[Collection entries]
━━━━━━━━━━
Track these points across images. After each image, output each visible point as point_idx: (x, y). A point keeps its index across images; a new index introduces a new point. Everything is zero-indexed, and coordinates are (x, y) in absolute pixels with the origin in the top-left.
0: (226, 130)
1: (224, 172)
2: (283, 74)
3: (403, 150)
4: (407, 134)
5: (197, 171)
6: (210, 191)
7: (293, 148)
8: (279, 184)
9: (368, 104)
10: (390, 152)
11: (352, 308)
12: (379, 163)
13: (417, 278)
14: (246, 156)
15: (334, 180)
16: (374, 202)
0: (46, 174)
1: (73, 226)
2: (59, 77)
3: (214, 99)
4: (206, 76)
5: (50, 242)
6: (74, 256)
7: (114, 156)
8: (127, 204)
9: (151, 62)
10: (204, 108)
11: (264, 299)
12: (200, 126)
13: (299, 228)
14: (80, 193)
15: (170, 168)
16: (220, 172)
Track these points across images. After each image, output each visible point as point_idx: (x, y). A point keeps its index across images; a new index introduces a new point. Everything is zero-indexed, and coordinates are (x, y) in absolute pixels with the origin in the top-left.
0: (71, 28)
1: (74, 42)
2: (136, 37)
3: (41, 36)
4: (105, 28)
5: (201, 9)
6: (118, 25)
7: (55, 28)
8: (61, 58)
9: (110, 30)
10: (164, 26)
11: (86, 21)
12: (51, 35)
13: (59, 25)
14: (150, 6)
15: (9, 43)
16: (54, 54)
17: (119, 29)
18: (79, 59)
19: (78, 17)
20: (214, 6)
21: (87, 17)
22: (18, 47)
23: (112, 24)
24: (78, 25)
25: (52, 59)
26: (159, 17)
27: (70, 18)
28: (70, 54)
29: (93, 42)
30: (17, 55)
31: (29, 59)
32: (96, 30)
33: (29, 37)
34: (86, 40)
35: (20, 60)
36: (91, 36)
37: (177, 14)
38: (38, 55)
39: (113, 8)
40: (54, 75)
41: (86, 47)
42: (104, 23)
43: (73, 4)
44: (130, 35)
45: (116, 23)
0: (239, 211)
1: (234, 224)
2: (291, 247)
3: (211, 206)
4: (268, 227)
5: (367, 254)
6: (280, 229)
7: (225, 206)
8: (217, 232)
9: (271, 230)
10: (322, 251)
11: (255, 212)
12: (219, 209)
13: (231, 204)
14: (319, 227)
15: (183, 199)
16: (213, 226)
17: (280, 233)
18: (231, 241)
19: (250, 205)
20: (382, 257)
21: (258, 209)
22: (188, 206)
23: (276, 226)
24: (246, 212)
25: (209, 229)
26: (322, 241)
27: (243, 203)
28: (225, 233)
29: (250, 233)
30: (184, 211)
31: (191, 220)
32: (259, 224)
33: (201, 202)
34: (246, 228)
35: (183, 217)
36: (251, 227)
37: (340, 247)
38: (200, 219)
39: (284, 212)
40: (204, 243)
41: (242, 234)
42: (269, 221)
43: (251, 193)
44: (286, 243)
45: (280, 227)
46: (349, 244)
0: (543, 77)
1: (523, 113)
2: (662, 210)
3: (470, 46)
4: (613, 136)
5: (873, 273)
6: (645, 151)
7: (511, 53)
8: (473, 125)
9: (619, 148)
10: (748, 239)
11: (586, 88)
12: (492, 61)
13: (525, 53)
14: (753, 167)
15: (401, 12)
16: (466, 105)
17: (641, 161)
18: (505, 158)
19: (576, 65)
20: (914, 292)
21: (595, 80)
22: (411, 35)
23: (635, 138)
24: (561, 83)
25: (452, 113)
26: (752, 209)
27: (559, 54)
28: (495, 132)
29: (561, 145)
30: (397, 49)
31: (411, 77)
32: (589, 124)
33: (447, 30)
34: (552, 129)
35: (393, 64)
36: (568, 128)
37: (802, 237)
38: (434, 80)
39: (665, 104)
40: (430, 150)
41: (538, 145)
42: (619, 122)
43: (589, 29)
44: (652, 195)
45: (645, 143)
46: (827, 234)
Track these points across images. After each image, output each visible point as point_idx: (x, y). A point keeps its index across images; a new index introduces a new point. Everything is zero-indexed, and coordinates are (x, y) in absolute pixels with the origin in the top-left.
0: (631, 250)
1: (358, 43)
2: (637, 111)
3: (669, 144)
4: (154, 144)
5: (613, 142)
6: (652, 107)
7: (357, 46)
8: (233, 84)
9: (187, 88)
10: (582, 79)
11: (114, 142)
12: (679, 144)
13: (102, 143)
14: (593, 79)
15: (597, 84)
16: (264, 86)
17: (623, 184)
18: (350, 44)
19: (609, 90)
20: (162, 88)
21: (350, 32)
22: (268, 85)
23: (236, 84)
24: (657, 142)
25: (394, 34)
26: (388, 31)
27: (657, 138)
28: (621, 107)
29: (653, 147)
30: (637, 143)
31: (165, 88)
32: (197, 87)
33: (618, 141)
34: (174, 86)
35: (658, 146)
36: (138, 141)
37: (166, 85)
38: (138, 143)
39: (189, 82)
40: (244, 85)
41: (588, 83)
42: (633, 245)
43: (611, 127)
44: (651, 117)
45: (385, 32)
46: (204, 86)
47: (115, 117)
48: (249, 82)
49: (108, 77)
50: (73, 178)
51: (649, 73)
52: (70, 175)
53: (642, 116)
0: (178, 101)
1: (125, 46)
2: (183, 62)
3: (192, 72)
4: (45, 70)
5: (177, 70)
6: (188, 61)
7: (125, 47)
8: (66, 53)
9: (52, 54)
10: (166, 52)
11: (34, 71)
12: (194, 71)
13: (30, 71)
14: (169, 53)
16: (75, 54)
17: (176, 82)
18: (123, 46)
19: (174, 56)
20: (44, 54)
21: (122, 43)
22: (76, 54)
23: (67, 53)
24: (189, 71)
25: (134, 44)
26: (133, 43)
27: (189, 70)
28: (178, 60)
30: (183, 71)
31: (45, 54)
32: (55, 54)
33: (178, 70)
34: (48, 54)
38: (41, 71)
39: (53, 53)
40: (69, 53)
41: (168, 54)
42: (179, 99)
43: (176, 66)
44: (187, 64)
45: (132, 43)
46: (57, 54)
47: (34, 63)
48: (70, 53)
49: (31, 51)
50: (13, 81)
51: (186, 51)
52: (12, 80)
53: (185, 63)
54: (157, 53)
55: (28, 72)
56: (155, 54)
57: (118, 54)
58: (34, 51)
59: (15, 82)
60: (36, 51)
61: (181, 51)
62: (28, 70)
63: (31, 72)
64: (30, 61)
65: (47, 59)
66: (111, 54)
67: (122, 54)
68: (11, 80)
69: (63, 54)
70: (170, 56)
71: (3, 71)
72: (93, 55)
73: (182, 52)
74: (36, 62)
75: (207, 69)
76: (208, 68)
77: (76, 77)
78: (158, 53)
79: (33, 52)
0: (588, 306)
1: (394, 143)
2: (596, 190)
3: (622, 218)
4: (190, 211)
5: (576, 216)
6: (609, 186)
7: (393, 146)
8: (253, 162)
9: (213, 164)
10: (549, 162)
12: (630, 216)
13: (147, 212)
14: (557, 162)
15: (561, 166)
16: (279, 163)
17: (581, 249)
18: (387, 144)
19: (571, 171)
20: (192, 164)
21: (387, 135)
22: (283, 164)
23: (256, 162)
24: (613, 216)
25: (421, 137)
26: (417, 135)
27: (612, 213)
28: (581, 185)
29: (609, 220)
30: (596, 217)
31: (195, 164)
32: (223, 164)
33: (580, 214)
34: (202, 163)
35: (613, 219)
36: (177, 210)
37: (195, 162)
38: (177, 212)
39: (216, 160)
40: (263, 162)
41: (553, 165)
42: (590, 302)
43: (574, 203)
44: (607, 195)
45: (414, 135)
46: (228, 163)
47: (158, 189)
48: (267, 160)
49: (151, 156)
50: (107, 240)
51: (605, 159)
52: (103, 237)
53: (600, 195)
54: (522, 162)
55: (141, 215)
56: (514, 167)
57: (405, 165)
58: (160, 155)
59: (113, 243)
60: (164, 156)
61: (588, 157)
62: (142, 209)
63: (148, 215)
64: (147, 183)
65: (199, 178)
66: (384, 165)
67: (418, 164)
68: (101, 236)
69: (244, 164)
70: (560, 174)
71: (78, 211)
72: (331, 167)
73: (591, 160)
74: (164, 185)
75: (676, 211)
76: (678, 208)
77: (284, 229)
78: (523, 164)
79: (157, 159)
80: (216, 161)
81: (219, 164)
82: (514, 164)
━━━━━━━━━━
▶ **WHAT THIS TASK INVOLVES**
Rewrite everything from the start of the records down to the line containing "14: (80, 193)", replacing "images" with "frames" and leaving all else unchanged.

▶ **TASK OUTPUT**
Track these points across frames. After each image, output each visible point as point_idx: (x, y). A point keeps its index across frames; a new index introduces a new point. Everything is zero-indexed, and coordinates are (x, y) in absolute pixels with the origin in the top-left.
0: (226, 130)
1: (224, 172)
2: (283, 74)
3: (403, 150)
4: (407, 134)
5: (197, 171)
6: (210, 191)
7: (293, 148)
8: (279, 184)
9: (368, 104)
10: (390, 152)
11: (352, 308)
12: (379, 163)
13: (417, 278)
14: (246, 156)
15: (334, 180)
16: (374, 202)
0: (46, 174)
1: (73, 226)
2: (59, 77)
3: (214, 99)
4: (206, 76)
5: (50, 242)
6: (74, 256)
7: (114, 156)
8: (127, 204)
9: (151, 62)
10: (204, 108)
11: (264, 299)
12: (200, 126)
13: (299, 228)
14: (80, 193)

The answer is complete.